With Wallace's retreat to Baltimore, the road lay open to Washington. On July 10 the Confederates began the march toward the Union capital. By midday on Monday, July 11, Early arrived at Fort Stevens, from where he could see the dome of the U.S. Capitol through his glasses. With his troops straggling behind him, exhausted from the heat and the long march, Early decided to delay the attack on the fort until July 12. Although artillery exchanges and skirmishes occurred on July 11, prior to the full-scale attack, Early was too late. VI Corps, the Union troops that Grant had dispatched to Washington, had already arrived and was prepared to defend the city. The Confederate infantry, reduced to 8,000 men, was unable to continue. By July 14 Early had crossed the Potomac at White's Ferry into Virginia.

We marched in the line of battle into a peach orchard in front of Fort Stevens, and here the fight began. For a short time it was warm work, but as the President and many ladies were looking at us, every man tried to do his best. Without our help the small force in the forts would have been overpowered. Jubal Early should have attacked earlier in the morning, but Early was late. — Elisha Hunt Rhodes, 2nd Rhode Island Volunteers, July 12, 1864.

The battle at Monocacy cost Early a day's march and his chance to capture Washington. Thwarted in the attempt to take the Union capital, the Confederates retreated into Virginia, ending their last campaign to carry the war into the North. Union forces in the area pursued Early, but due to a divided military command, they were unable to defeat him. In response, Grant formed the Middle Military Division, covering Maryland, West Virginia, Pennsylvania, the District of Columbia, and the Shenandoah Valley, to coordinate the offense against Confederate forces in the valley.

General Early wrote in a report of the 1864 campaign:

Some of the Northern papers stated that, between Saturday and Monday, I could have entered the city; but on Saturday I was fighting at Monocacy, thirty-five miles from Washington, a force which I could not leave in my rear; and after disposing of that force and moving as rapidly as it was possible for me to move, I did not arrive in front of the fortifications until after noon on Monday, and then my troops were exhausted ...

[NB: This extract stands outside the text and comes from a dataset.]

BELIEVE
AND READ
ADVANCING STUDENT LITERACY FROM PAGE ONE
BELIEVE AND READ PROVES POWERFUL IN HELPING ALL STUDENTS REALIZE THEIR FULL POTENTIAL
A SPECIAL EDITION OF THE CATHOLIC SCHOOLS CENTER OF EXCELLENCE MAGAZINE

Grant assessed Wallace's delaying tactics at Monocacy in his memoirs:

If Early had been but one day earlier, he might have entered the capital before the arrival of the reinforcements I had sent .... General Wallace contributed on this occasion by the defeat of the troops under him, a greater benefit to the cause than often falls to the lot of a commander of an equal force to render by means of a victory.

In late July, Wallace gave orders to collect the bodies of the dead and bury them on the battlefield. He also proposed a monument to be erected on the site with an inscription that would read: "These men died to save the National Capital, and they did save it." (Wallace's proposed monument was never built, but five others were erected in honor of those who died in the battle.)

==Battlefield preservation==

The battlefield remained in private hands for more than one hundred years before portions of it were acquired in the late 1970s to create the Monocacy National Battlefield. The park was dedicated in July 1991. Five monuments were erected at the site, including tributes to Union troops from New Jersey, Vermont, and Pennsylvania, as well as to the Confederate force who fought in the battle. The American Battlefield Trust and its partners have acquired and preserved 445 acres of the Monocacy battlefield as of mid-2023.

==In popular culture==
The American independent film, No Retreat from Destiny: The Battle That Rescued Washington, is a 2006 docudrama about the Battle of Monocacy.

The battle is featured in the novel Valley of the Shadow (2015) by Ralph Peters.